01 April 2010

Best of Bali

Seminyak

We've been in Bali less than 24 hours and we already feel like life's pace has slowed to a leisurely stroll. The warm humid air that envelopes you with offering aromas, the background hum of birds and leaves swaying in the breeze, and the welcoming smiles of the Balinese people all put you instantly at ease.

This morning we enjoyed a delicious breakfast of banana pancakes and an omlette, with an incredibly tasty Balinese coffee on the side (it's called Indocafe and it happens to be the best instant coffee I've ever had anywhere, we even brought some back with us!). Our meal last night was incredible as well, I chowed down on a whole red snapper while Joce gorged herself on pork ribs. We washed it all down with several drinks of the local draft Bintang (although later we would discover an even better local brew called Storm, their Golden Ale is akin to a Magic Hat #9). All this for 36 bucks tip included, and this at one of the "expensive" places!

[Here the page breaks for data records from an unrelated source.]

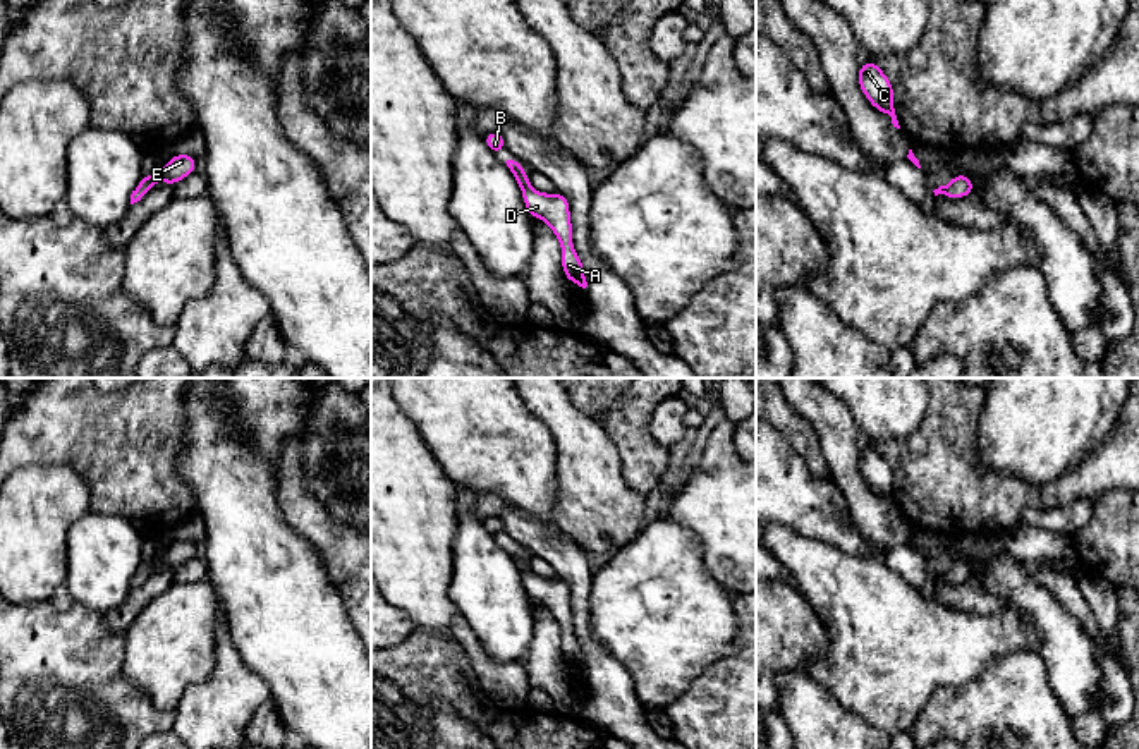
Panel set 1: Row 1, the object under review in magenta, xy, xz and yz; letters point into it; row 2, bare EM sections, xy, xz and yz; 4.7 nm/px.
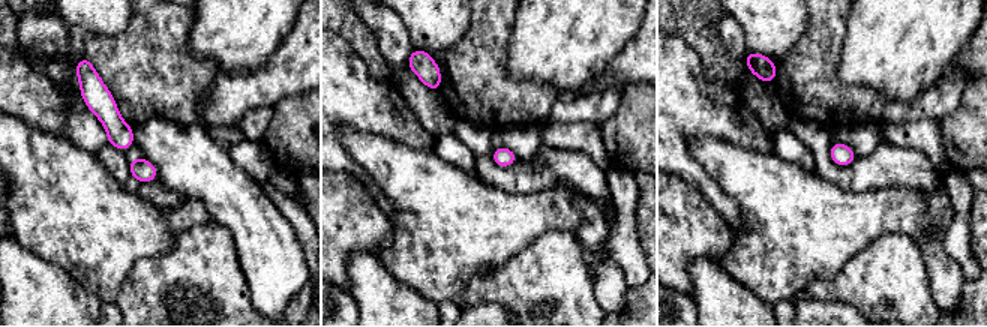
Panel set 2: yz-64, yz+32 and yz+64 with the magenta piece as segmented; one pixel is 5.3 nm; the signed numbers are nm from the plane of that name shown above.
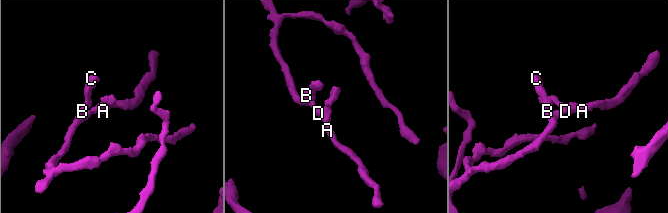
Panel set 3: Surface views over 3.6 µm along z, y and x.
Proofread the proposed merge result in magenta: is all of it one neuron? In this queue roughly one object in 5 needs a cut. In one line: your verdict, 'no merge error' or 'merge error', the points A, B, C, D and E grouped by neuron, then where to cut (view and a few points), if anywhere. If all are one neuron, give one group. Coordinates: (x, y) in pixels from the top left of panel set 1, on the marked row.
no merge error | A B C D E | no cut

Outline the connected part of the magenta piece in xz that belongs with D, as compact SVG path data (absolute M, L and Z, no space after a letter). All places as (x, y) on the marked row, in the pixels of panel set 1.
M514 160L505 161L510 168L512 175L515 177L524 204L533 218L545 220L550 228L555 232L557 239L562 246L562 270L567 280L577 283L579 287L586 289L588 282L584 277L582 263L574 251L572 246L572 223L570 223L570 210L569 201L563 194L541 194L534 191L529 184L529 177L524 167Z

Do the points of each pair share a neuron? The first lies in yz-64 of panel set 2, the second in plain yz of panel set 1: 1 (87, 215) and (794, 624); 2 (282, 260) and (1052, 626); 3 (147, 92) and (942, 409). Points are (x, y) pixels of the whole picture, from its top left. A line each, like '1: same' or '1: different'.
1: different
2: same
3: same

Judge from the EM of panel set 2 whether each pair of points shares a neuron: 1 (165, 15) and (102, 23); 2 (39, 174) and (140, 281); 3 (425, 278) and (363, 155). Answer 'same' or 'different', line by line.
1: different
2: different
3: same

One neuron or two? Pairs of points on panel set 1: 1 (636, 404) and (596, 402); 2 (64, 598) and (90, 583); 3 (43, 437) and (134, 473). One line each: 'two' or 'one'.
1: two
2: two
3: one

This is one of the great things about visiting Bali- although it's an expensive flight from many places, once you are there the prices of food and accommodations make up for it. I don't think any of our meals for two, no matter how extravagant, exceeded $50, and even our cushiest accommodations averaged about 50-60 bucks a night.

Gunung Batur

What a day: we rose at 3:15 am for our hike to the top of Gunung Batur, a volcano in central Bali. It wasn't hard to wake up after a somewhat restless night at our spacious but Shining-esque hotel Pur Bening Hayato- fighting stray dogs outside woke us up on more than one occasion.

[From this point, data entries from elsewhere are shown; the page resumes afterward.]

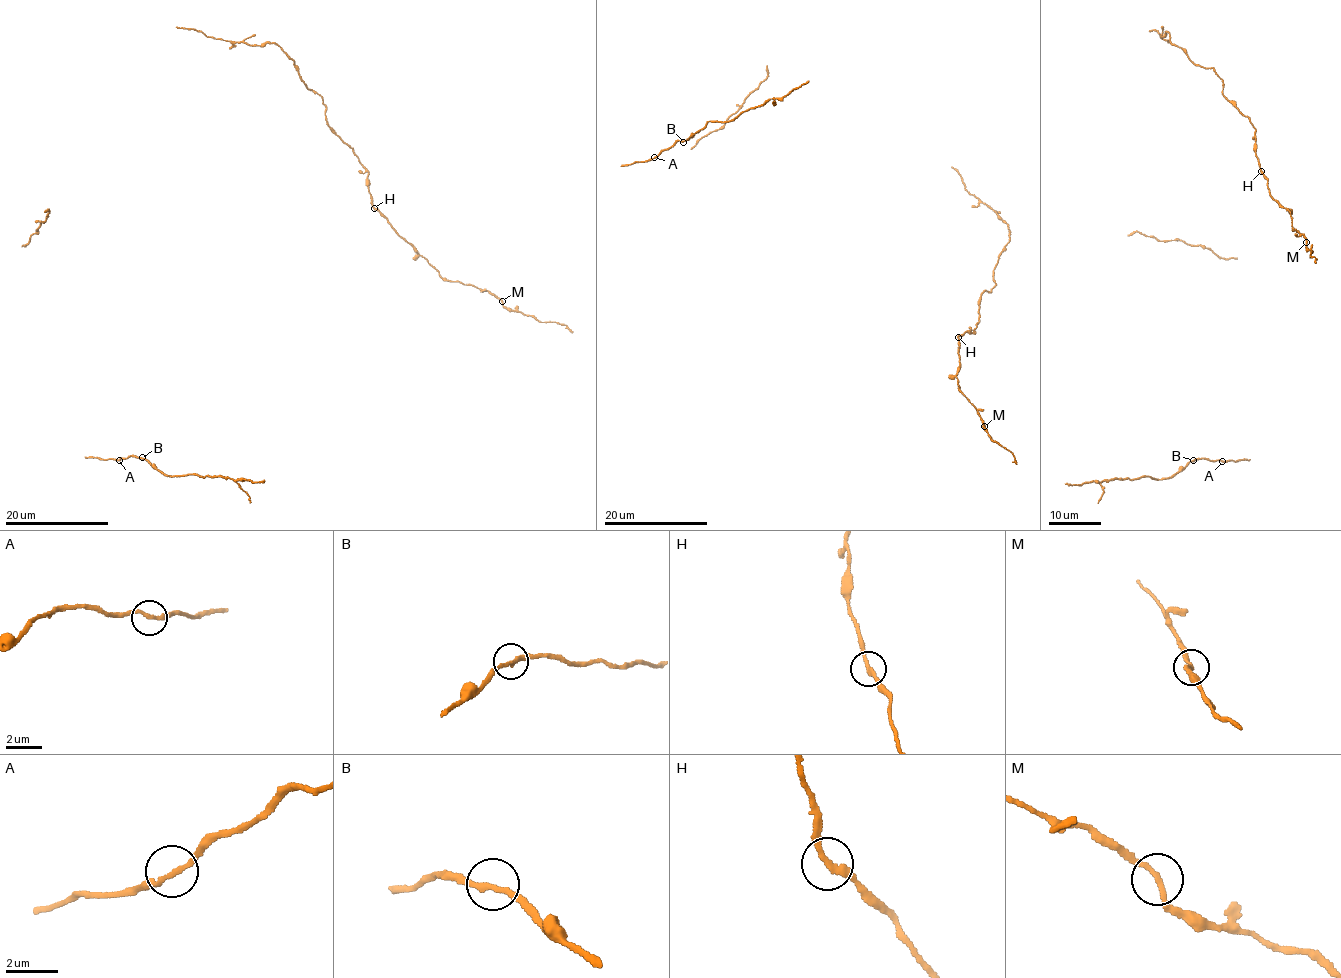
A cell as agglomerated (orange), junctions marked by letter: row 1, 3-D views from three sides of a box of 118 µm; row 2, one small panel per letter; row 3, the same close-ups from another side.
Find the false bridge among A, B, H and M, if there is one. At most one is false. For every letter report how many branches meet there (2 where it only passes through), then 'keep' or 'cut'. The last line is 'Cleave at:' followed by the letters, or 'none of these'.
A: branches 2; keep
B: branches 2; keep
H: branches 2; keep
M: branches 2; keep
Cleave at: none of these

The hike was breath-taking, both for the steepness of the ascent to the crater and for the scenery upon arrival. This was the first time either of us had been on an active volcano, and the experience was certainly unique: odd shaped and colored igneous rocks that we scrambled over (and scraped our knees against :), lush vegetation covering every inch of the fertile ground, stunning views in all directions as we hiked around the sharp rim of the crater, and eerie hot steam rising from the rocky sides of the caldera- a faint reminder of the forces of nature below.

Ubud
Scene change- we arrive in Bali's culture capital Ubud, with street after street lined with craft shops, galleries, and dark trendy cafes inhabited by expat hipsters who came to visit and never left. Our accomodations, Tegali Sari, is one of Trip Advisor's top rates hotels in all of Bali, and now we know why. For 50 dollars a night we have the bottom floor of a villa facing a peaceful rice paddy, staying in a stylish yet functional room that has all the facilities we missed in the mountains (tissues! A/C! Mini-bar! Shampoo! Showerhead! Working water heater!), not to mention a bed to die for (or rather in). I think we'll enjoy our time in Ubud, rain or shine.

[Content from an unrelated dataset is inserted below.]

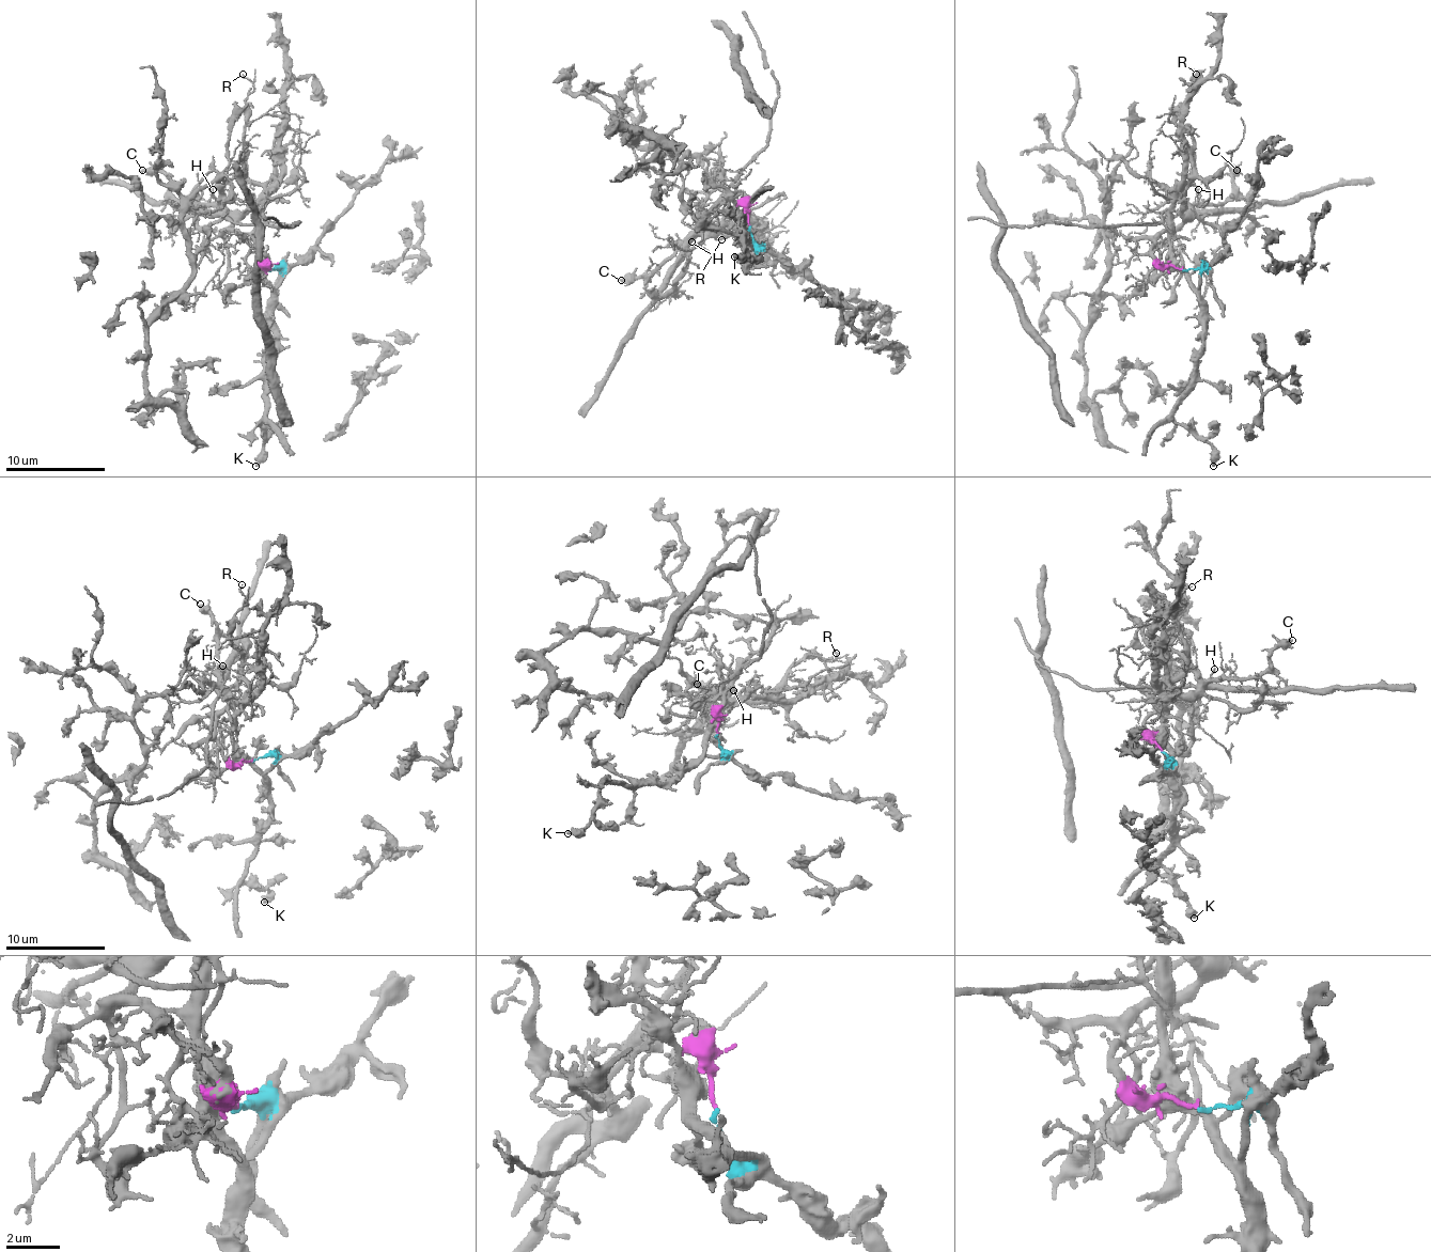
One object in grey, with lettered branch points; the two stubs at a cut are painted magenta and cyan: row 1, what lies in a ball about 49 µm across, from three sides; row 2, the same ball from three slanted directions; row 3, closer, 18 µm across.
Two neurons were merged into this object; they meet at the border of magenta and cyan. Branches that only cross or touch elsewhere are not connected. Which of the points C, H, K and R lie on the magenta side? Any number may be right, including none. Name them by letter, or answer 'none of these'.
C, H, R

3rd day in Ubud, 3rd day of heavy rain. How have we coped with the rain? Yesterday we stayed close to home and did a lap of Ubud's main roads (Monkey Forest Rd to Main St. to Hanoman), buying sarongs and grabbing lunch along the way. In the afternoon we had an unfortunate massage miscommunication: we were scrounging Monkey Forest Rd. for a $5 massage and we thought we had found it until they stopped halfway through and said "finished!". Apparently they thought we wanted a 1/2 hour foot massage- not sure how that happened, but we left half the money and were able to find the remaining 1/2 hour elsewhere for 6$, so all ended well. Then we had an average dinner at Bebeck Bengil and attended an excruciating Balinese tradition: Wayan Kulit, the shadow puppet show. The entire show consisted of dialogue (in Indonesian) with repetitive, nausea-inducing music and very little in the way of "action". Even the fight scenes consisted mainly of two puppets smacking together in inanimate battle, or a barrage of flying phallus attacks (don't ask, but these did provide some unintended humor in the show). At least we weren't as bored as the kids in attendance, who were actually falling out of their chairs in fatigue. Oh well, some cultural traditions shouldn't be shared! Puppet shows aside, Bali is a magical place I'd recommend to anyone, and in sha'allah we will return one day!